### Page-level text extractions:
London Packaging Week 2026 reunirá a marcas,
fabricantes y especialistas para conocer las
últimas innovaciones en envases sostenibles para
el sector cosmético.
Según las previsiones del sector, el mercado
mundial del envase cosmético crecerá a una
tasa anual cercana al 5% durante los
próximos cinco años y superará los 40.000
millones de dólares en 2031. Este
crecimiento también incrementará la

### What the task asks:
Find the lines above that contain the word "sector" and copy each one.

### Answer section:
el sector cosmético.
Según las previsiones del sector, el mercado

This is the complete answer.